[ACTIVITY] Reproduce every line of the records below word for word, omitting the pictures.

[RECORDS FOR THIS TASK]
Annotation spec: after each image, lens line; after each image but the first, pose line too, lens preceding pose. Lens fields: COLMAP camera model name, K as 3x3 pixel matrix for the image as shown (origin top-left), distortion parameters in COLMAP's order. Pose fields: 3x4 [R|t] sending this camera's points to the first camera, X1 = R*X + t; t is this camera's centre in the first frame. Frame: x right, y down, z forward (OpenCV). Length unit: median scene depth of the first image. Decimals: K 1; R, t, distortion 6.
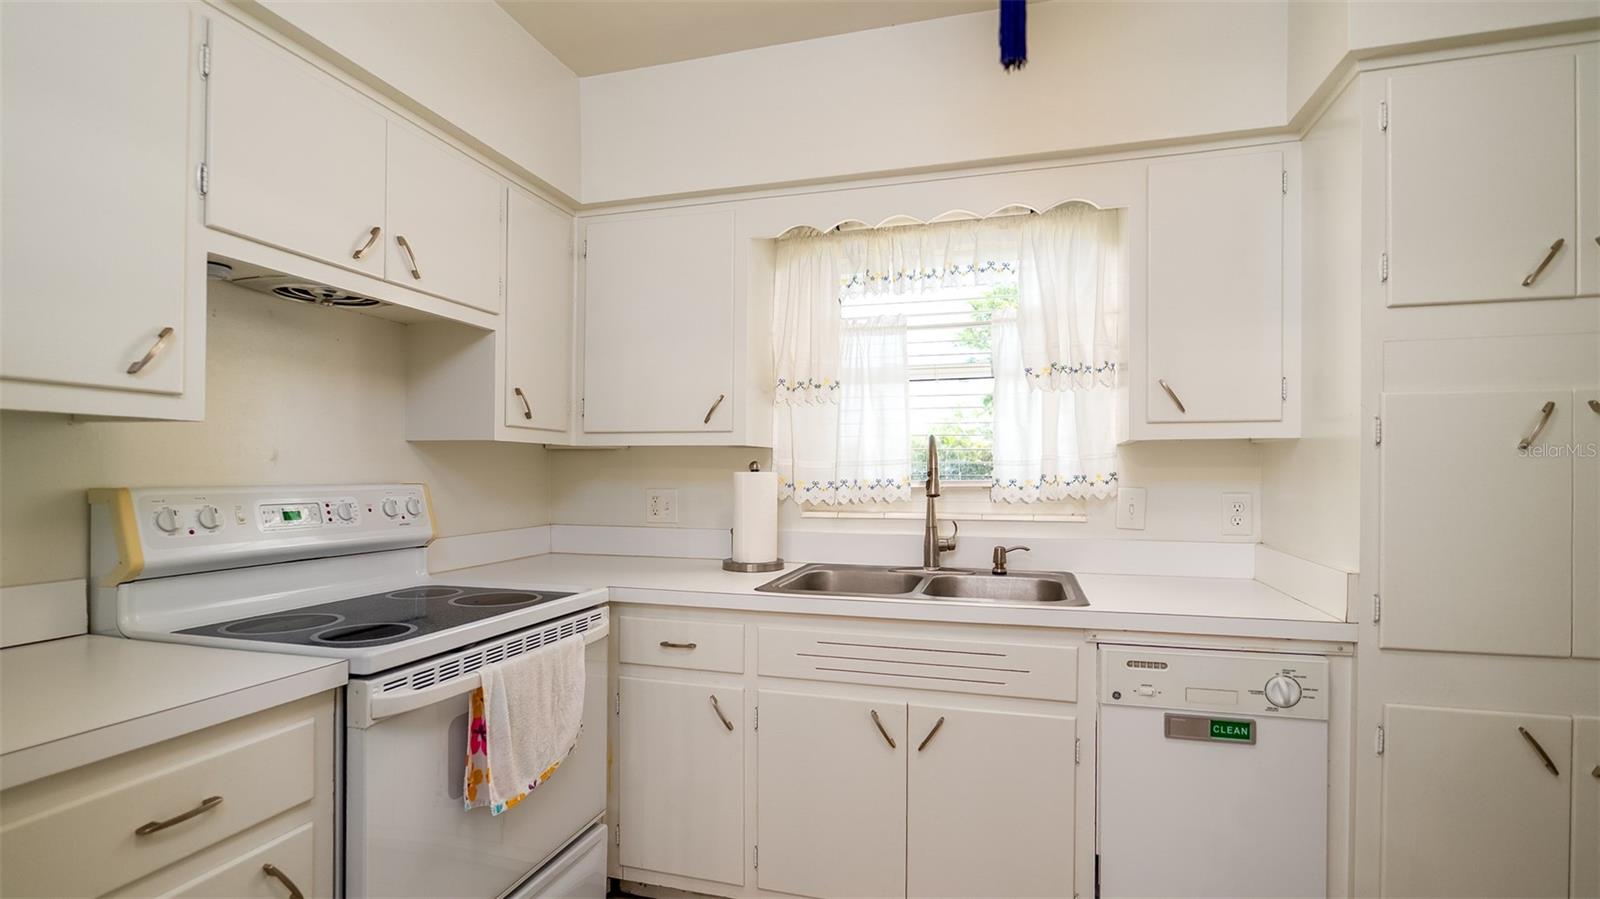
lens RADIAL K [[744.3, 0, 806.4], [0, 744.3, 479.9], [0, 0, 1]] dist [-0.006470, 0.000745]
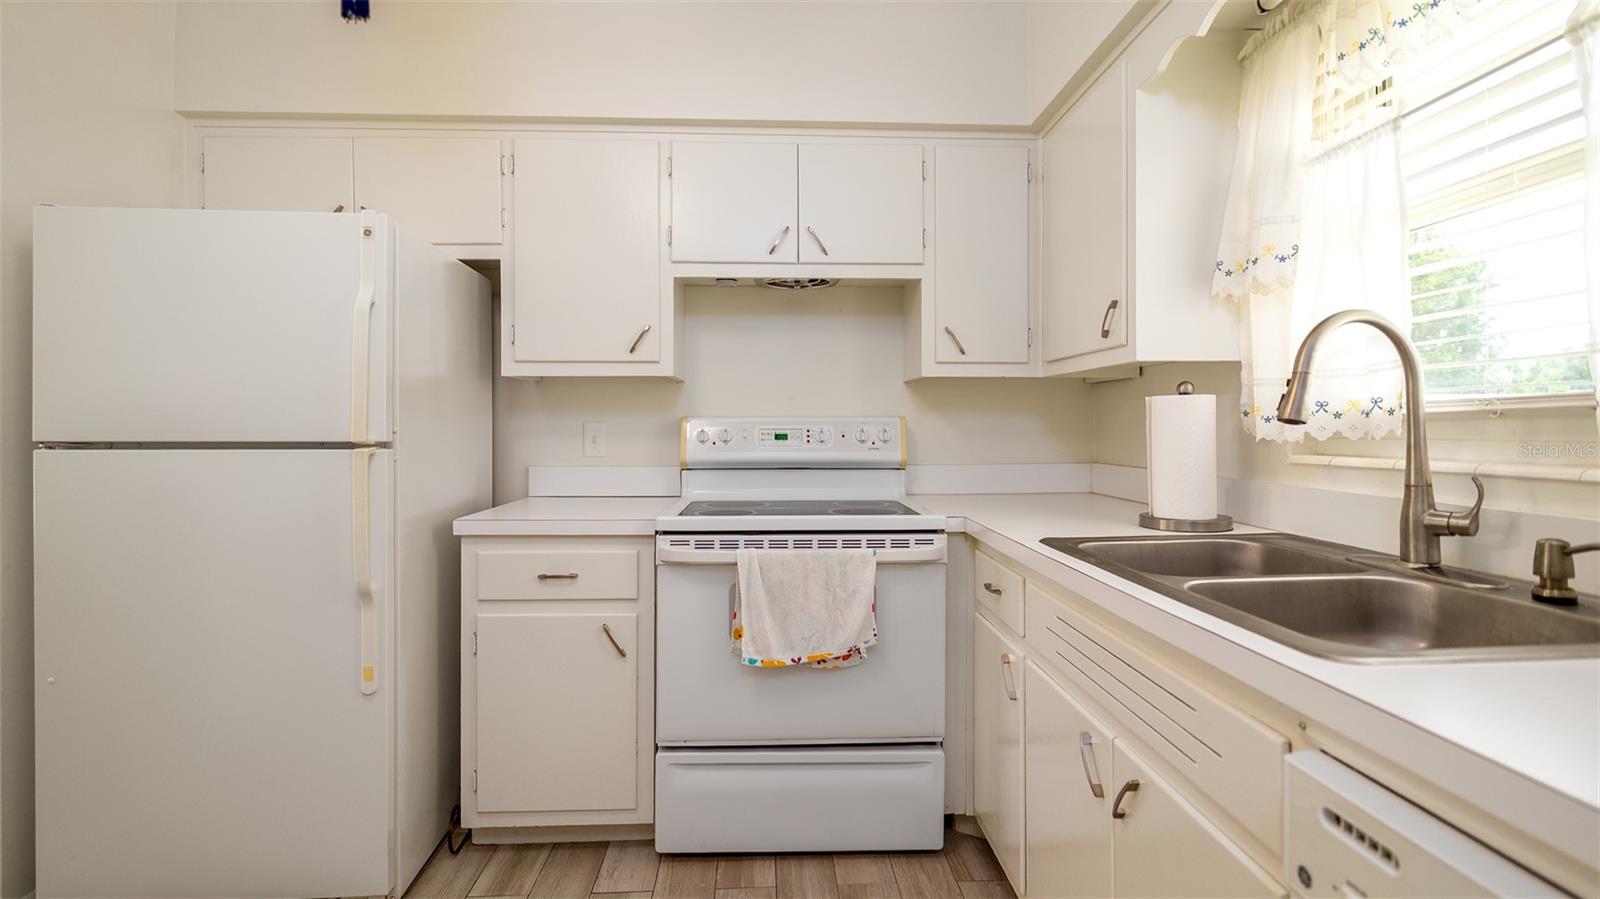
lens RADIAL K [[734.4, 0, 798.7], [0, 734.4, 433.0], [0, 0, 1]] dist [-0.009034, 0.001052]
pose [[0.311544, 0.002478, -0.950228, 0.611562], [-0.007851, 0.999969, 0.000034, 0.035269], [0.950199, 0.007450, 0.311554, 0.510011]]
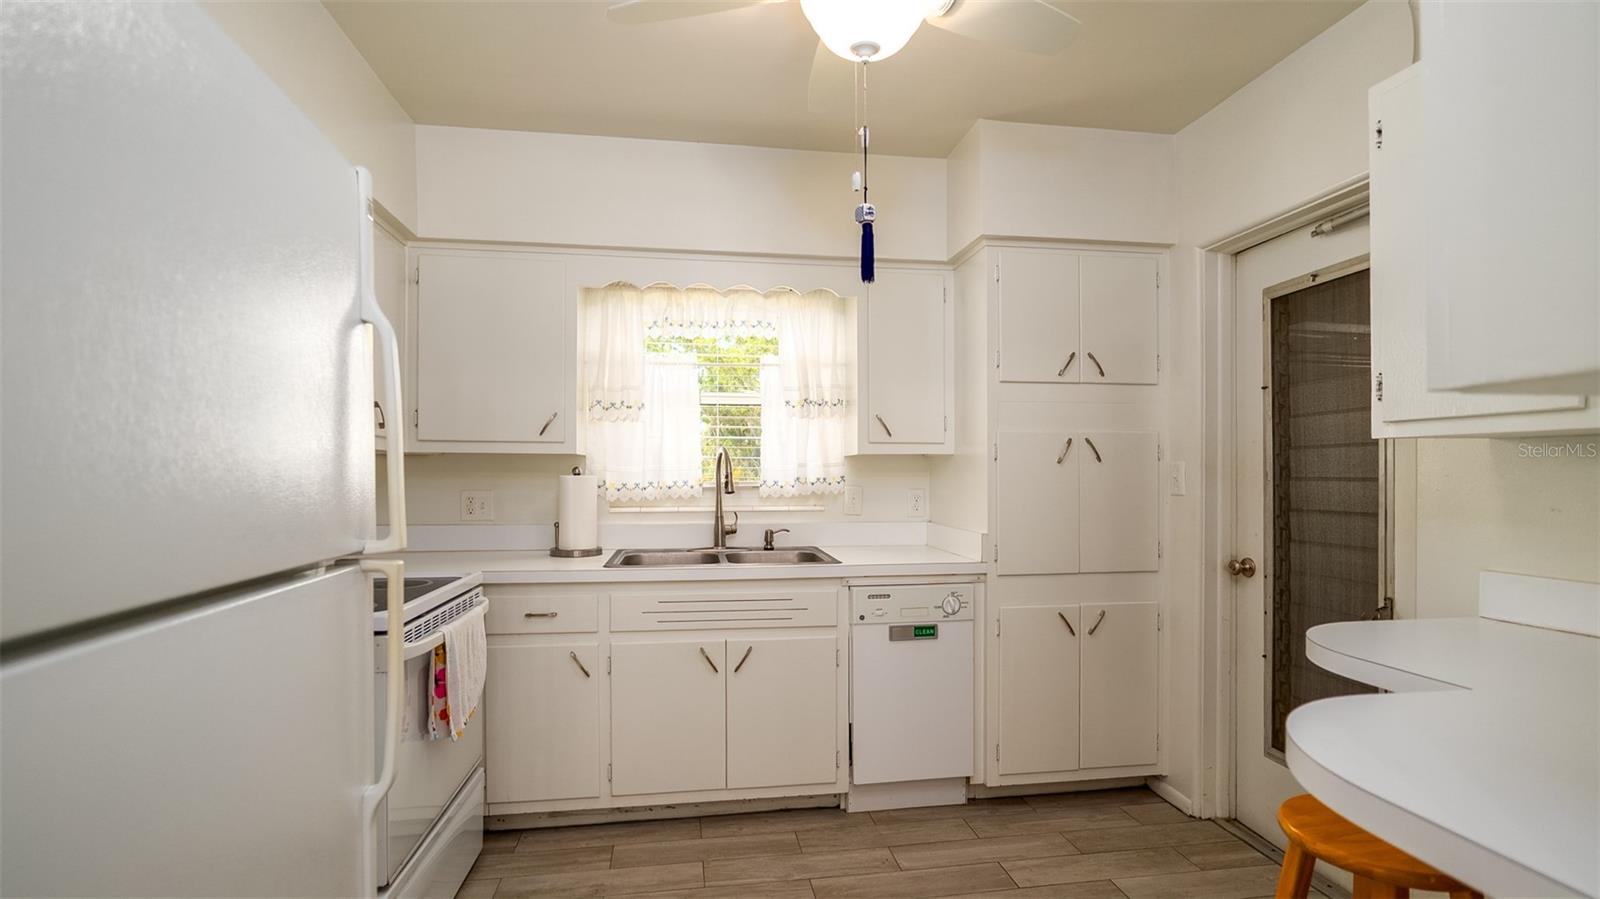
lens RADIAL K [[744.3, 0, 806.4], [0, 744.3, 479.9], [0, 0, 1]] dist [-0.006470, 0.000745]
pose [[0.906810, -0.003989, 0.421521, -0.296661], [0.004945, 0.999987, -0.001176, -0.000434], [-0.421511, 0.003151, 0.906818, -0.319908]]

[OUTPUT FOR THIS TASK]
Annotation spec: after each image, lens line; after each image but the first, pose line too, lens preceding pose. Lens fields: COLMAP camera model name, K as 3x3 pixel matrix for the image as shown (origin top-left), distortion parameters in COLMAP's order. Pose fields: 3x4 [R|t] sending this camera's points to the first camera, X1 = R*X + t; t is this camera's centre in the first frame. Frame: x right, y down, z forward (OpenCV). Length unit: median scene depth of the first image. Decimals: K 1; R, t, distortion 6.
lens RADIAL K [[744.3, 0, 806.4], [0, 744.3, 479.9], [0, 0, 1]] dist [-0.006470, 0.000745]
lens RADIAL K [[734.4, 0, 798.7], [0, 734.4, 433.0], [0, 0, 1]] dist [-0.009034, 0.001052]
pose [[0.311544, 0.002478, -0.950228, 0.611562], [-0.007851, 0.999969, 0.000034, 0.035269], [0.950199, 0.007450, 0.311554, 0.510011]]
lens RADIAL K [[744.3, 0, 806.4], [0, 744.3, 479.9], [0, 0, 1]] dist [-0.006470, 0.000745]
pose [[0.906810, -0.003989, 0.421521, -0.296661], [0.004945, 0.999987, -0.001176, -0.000434], [-0.421511, 0.003151, 0.906818, -0.319908]]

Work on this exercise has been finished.